---------- Supplied material

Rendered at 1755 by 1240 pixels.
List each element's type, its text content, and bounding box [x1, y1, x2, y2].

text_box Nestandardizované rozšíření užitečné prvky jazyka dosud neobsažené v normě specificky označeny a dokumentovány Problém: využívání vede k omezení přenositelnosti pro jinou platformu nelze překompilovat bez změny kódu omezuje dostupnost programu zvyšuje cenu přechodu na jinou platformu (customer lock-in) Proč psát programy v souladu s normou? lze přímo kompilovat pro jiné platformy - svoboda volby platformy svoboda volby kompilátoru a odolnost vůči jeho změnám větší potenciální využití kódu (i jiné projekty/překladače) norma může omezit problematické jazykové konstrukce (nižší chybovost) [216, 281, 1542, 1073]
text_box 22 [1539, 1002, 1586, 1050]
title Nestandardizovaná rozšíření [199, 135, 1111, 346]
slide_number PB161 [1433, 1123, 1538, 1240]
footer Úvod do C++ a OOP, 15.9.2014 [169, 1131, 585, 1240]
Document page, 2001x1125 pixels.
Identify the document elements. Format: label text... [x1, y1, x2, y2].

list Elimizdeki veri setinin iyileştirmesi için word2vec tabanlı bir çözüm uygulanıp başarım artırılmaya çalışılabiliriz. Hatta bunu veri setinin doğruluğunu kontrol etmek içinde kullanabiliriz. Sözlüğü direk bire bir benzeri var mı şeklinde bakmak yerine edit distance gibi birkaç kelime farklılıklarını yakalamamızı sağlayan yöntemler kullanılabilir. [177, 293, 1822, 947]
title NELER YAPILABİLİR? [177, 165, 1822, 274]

--------------------

- Task requirements
Match on "pixels" and copy out every line of the entries that contains it.

- Solution for this exercise
Rendered at 1755 by 1240 pixels.
Document page, 2001x1125 pixels.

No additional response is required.